RECORDS SUPPLIED:
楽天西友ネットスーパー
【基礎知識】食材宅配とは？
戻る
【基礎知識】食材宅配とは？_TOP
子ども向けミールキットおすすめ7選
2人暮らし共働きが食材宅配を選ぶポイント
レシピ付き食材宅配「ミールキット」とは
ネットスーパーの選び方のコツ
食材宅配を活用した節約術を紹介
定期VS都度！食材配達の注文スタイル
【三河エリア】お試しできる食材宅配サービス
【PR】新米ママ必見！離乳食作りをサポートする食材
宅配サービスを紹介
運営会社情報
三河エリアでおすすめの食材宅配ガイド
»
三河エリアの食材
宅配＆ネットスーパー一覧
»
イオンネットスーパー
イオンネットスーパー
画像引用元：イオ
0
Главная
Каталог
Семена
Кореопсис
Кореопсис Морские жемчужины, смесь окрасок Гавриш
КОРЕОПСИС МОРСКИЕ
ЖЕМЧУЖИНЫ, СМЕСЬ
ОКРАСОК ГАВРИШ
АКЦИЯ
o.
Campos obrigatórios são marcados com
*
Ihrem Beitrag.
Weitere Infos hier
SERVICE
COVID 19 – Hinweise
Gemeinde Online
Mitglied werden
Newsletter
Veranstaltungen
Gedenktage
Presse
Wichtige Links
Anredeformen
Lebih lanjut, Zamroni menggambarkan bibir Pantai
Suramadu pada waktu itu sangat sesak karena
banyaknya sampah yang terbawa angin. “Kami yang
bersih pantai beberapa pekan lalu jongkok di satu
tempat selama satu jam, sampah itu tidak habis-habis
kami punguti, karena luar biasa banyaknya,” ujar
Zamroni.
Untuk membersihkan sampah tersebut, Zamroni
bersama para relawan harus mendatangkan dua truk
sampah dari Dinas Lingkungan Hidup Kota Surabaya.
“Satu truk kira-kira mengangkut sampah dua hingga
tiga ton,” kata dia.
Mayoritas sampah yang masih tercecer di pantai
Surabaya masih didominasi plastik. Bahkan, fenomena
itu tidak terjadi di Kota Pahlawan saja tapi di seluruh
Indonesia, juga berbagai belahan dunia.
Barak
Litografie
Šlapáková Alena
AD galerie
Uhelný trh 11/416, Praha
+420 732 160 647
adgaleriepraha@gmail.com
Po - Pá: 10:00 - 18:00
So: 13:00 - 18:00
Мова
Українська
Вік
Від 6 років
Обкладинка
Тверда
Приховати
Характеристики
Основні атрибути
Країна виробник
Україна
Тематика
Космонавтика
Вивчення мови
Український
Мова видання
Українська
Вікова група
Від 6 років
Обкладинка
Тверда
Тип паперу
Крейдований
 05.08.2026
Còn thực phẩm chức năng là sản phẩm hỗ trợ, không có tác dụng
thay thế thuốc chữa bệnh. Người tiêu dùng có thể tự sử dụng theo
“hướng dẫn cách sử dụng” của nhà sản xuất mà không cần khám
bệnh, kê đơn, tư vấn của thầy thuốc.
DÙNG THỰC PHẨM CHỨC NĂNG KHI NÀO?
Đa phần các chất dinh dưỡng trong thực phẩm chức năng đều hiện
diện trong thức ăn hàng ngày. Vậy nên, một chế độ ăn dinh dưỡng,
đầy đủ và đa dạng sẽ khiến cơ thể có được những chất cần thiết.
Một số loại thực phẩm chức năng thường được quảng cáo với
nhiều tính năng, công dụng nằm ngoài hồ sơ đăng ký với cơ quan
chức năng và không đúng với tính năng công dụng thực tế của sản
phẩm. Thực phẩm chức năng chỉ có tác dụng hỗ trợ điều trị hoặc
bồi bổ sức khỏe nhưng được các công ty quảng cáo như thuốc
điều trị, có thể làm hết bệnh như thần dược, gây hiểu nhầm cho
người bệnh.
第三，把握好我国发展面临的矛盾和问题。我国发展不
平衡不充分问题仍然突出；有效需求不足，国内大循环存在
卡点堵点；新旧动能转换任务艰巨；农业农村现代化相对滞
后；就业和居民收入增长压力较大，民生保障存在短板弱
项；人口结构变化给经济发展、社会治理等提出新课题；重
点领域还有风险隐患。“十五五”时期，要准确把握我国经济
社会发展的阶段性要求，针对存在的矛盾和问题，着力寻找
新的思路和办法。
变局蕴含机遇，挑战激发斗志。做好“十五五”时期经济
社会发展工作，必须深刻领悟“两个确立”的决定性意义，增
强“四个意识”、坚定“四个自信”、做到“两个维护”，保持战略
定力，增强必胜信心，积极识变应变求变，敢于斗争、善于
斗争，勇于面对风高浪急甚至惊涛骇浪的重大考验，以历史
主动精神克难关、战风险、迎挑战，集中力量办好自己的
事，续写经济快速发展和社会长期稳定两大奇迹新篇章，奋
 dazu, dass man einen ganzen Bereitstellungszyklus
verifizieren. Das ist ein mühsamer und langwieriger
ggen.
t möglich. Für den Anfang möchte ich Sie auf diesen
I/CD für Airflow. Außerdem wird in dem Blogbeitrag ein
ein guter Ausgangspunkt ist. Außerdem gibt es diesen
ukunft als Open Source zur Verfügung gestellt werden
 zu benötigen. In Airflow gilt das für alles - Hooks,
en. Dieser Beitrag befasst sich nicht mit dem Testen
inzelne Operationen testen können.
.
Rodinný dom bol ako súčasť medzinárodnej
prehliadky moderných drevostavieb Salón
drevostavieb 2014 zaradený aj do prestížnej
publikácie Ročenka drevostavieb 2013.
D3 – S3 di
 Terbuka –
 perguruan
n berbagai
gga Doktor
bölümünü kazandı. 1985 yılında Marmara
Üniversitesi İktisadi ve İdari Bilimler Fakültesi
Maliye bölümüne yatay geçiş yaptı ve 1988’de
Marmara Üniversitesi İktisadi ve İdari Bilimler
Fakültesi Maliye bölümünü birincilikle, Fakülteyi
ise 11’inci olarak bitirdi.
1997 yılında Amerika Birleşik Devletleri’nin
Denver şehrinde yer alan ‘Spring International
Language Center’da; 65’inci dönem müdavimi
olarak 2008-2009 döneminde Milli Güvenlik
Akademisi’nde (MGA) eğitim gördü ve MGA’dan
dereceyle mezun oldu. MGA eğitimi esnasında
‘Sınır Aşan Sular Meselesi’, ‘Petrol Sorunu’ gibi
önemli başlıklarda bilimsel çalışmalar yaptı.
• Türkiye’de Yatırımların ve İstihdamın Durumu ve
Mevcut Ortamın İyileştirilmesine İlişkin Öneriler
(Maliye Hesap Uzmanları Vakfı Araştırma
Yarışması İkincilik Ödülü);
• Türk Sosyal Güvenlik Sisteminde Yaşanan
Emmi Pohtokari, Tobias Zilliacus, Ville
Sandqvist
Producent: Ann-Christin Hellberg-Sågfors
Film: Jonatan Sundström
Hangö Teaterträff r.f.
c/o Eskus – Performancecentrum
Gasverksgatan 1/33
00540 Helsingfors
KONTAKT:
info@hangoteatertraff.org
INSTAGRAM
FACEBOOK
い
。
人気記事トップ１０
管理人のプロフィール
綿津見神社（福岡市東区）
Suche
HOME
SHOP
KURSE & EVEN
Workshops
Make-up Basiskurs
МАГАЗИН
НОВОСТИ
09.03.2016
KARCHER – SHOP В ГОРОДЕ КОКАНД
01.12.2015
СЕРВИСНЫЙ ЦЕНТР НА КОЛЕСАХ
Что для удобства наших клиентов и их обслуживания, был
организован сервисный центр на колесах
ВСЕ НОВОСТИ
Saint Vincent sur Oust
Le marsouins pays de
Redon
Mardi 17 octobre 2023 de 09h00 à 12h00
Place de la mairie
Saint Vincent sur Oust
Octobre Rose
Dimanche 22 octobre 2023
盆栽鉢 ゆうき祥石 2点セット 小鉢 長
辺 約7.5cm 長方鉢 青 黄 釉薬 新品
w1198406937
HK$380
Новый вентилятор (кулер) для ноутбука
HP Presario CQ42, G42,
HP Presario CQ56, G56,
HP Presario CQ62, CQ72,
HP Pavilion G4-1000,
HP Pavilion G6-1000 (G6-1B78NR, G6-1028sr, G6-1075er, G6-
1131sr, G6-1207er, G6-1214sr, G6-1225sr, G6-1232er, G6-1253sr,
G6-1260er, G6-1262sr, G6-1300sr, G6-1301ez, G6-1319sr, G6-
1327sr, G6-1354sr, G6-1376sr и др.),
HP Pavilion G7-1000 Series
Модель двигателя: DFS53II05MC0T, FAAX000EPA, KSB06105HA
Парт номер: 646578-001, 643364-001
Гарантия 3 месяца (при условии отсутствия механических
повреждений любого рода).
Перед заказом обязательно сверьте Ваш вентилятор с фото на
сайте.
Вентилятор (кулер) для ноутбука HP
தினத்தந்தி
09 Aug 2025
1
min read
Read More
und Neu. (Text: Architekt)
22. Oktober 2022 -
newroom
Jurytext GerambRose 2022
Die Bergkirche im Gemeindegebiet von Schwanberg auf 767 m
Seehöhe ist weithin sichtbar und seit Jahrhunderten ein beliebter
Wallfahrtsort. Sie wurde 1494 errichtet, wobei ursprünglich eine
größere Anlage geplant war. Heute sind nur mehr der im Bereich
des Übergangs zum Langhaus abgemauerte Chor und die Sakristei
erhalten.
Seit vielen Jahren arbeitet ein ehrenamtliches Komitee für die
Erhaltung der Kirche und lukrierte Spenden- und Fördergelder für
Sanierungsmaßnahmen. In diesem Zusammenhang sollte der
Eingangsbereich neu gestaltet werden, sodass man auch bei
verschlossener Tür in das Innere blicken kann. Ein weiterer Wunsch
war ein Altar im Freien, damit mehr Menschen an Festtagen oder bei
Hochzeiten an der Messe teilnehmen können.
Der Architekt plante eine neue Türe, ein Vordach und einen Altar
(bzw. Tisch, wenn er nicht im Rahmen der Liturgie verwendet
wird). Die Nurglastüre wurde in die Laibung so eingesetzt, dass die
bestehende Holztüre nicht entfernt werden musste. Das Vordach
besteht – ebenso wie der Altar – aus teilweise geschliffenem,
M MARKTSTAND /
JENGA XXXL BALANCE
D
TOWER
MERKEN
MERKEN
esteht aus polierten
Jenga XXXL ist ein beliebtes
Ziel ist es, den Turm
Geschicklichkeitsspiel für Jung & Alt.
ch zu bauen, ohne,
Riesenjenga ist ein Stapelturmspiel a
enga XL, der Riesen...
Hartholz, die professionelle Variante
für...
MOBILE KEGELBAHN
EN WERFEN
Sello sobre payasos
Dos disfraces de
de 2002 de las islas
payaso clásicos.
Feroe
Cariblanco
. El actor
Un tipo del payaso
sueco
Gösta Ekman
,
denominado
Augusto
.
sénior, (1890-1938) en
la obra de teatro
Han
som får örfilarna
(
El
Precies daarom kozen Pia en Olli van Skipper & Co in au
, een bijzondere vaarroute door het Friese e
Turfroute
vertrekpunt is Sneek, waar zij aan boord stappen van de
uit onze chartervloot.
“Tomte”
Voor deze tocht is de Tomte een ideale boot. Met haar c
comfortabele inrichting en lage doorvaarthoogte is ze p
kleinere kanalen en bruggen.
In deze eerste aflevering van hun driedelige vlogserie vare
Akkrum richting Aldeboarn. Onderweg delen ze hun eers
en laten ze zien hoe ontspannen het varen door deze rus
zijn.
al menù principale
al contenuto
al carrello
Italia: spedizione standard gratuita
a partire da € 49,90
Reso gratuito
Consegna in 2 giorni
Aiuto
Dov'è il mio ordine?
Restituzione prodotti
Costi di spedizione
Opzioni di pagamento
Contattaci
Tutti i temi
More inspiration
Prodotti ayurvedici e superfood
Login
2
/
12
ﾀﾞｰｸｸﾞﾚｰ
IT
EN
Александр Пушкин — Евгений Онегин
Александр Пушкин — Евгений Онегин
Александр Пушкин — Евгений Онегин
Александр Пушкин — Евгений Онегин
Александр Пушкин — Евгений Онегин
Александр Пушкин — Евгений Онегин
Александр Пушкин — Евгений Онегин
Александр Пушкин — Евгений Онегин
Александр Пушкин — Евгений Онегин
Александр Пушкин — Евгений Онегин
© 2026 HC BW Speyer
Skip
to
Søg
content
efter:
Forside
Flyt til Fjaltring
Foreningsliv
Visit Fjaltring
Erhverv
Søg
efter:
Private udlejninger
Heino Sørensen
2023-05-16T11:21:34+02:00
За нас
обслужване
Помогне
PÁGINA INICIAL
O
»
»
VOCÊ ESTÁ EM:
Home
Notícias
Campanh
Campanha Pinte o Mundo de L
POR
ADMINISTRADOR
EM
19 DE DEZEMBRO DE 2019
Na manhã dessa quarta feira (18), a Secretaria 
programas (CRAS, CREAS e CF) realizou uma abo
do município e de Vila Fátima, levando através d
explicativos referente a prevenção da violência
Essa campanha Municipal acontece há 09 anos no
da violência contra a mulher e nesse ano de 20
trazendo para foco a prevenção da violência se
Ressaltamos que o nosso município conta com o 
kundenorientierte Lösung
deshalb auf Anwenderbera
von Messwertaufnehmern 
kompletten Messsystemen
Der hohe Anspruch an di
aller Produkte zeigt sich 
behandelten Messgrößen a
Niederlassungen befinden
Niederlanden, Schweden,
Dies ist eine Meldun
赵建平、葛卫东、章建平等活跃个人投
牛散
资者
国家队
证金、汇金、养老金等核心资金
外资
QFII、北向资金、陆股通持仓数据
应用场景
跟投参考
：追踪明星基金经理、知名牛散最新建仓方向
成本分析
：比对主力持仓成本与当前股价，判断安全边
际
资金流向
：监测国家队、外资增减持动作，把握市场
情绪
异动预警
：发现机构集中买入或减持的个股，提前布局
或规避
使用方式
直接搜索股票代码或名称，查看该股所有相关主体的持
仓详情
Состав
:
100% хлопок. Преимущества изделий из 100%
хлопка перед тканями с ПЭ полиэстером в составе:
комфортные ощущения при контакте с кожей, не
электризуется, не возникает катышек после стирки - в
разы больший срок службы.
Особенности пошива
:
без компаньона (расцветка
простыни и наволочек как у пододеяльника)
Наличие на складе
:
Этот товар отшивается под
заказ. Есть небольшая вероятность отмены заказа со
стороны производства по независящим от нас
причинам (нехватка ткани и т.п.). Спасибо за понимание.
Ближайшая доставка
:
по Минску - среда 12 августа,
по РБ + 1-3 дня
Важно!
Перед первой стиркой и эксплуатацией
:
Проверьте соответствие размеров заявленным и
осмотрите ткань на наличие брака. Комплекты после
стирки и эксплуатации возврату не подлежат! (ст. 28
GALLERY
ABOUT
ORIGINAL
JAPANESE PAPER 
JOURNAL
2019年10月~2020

WRITTEN TASK: Update the data from its first line up to and including the line containing "thay thế thuốc", replacing "Обкладинка" with "Палітурка" and leaving everything else unchanged. Give only those lines.

EXERCISE OUTPUT:
楽天西友ネットスーパー
【基礎知識】食材宅配とは？
戻る
【基礎知識】食材宅配とは？_TOP
子ども向けミールキットおすすめ7選
2人暮らし共働きが食材宅配を選ぶポイント
レシピ付き食材宅配「ミールキット」とは
ネットスーパーの選び方のコツ
食材宅配を活用した節約術を紹介
定期VS都度！食材配達の注文スタイル
【三河エリア】お試しできる食材宅配サービス
【PR】新米ママ必見！離乳食作りをサポートする食材
宅配サービスを紹介
運営会社情報
三河エリアでおすすめの食材宅配ガイド
»
三河エリアの食材
宅配＆ネットスーパー一覧
»
イオンネットスーパー
イオンネットスーパー
画像引用元：イオ
0
Главная
Каталог
Семена
Кореопсис
Кореопсис Морские жемчужины, смесь окрасок Гавриш
КОРЕОПСИС МОРСКИЕ
ЖЕМЧУЖИНЫ, СМЕСЬ
ОКРАСОК ГАВРИШ
АКЦИЯ
o.
Campos obrigatórios são marcados com
*
Ihrem Beitrag.
Weitere Infos hier
SERVICE
COVID 19 – Hinweise
Gemeinde Online
Mitglied werden
Newsletter
Veranstaltungen
Gedenktage
Presse
Wichtige Links
Anredeformen
Lebih lanjut, Zamroni menggambarkan bibir Pantai
Suramadu pada waktu itu sangat sesak karena
banyaknya sampah yang terbawa angin. “Kami yang
bersih pantai beberapa pekan lalu jongkok di satu
tempat selama satu jam, sampah itu tidak habis-habis
kami punguti, karena luar biasa banyaknya,” ujar
Zamroni.
Untuk membersihkan sampah tersebut, Zamroni
bersama para relawan harus mendatangkan dua truk
sampah dari Dinas Lingkungan Hidup Kota Surabaya.
“Satu truk kira-kira mengangkut sampah dua hingga
tiga ton,” kata dia.
Mayoritas sampah yang masih tercecer di pantai
Surabaya masih didominasi plastik. Bahkan, fenomena
itu tidak terjadi di Kota Pahlawan saja tapi di seluruh
Indonesia, juga berbagai belahan dunia.
Barak
Litografie
Šlapáková Alena
AD galerie
Uhelný trh 11/416, Praha
+420 732 160 647
adgaleriepraha@gmail.com
Po - Pá: 10:00 - 18:00
So: 13:00 - 18:00
Мова
Українська
Вік
Від 6 років
Палітурка
Тверда
Приховати
Характеристики
Основні атрибути
Країна виробник
Україна
Тематика
Космонавтика
Вивчення мови
Український
Мова видання
Українська
Вікова група
Від 6 років
Палітурка
Тверда
Тип паперу
Крейдований
 05.08.2026
Còn thực phẩm chức năng là sản phẩm hỗ trợ, không có tác dụng
thay thế thuốc chữa bệnh. Người tiêu dùng có thể tự sử dụng theo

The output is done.